Extract>
#####

| name | authoring-rfcs |
| description | Use when turning a settled design direction, brainstorming outcome, context anchor, or architecture discussion into a codebase-grounded RFC. Produces self-contained RFC documents with verified current architecture, chosen design, tradeoffs, risks, stable references, and planning handoff context without creating implementation plans. |
RFC Authoring
Turn a validated direction into an engineering RFC that can survive review and feed planning without re-litigating architecture.
The output is a human engineering design document: self-contained, precise, grounded in the current codebase or explicit assumptions, and clear about the chosen design. It is not an anchor, implementation plan, ADR, transcript, agent handoff, or arranged notes.
This file is the RFC-authoring spine. Load referenced files only when their trigger applies.

#####

Supplied data>
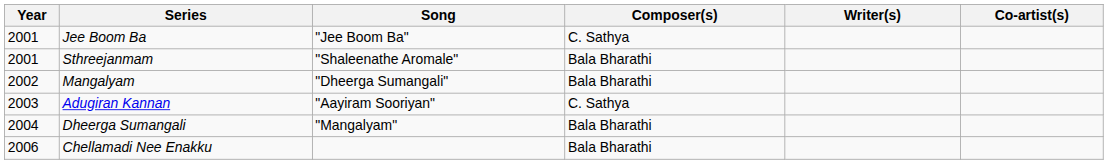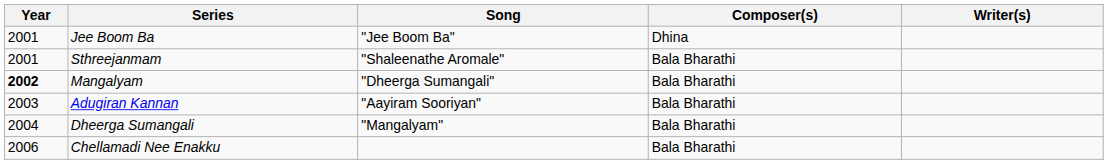- column: Co-artist(s)
Jee Boom Ba | Composer(s): C. Sathya -> Dhina
Mangalyam | Year: normal -> bold
Adugiran Kannan | Composer(s): C. Sathya -> Bala Bharathi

#####

Stated problem 1> Turn the paragraph of the RFC authoring guide that begins "The output is a human engineering design document" into a short bulleted list, keeping its main facts.
Stated problem 2> In the RFC authoring guide, when should referenced files be loaded?
The listing comes from a separate source and has no connection to the RFC authoring guide.

Complete response 1>
- The output is a human engineering design document.
- It is self-contained and precise.
- It is grounded in the current codebase or in explicit assumptions.
- It is clear about the chosen design.
- It is not an anchor, implementation plan, ADR, transcript, agent handoff, or arranged notes.

Complete response 2> Only when their trigger applies.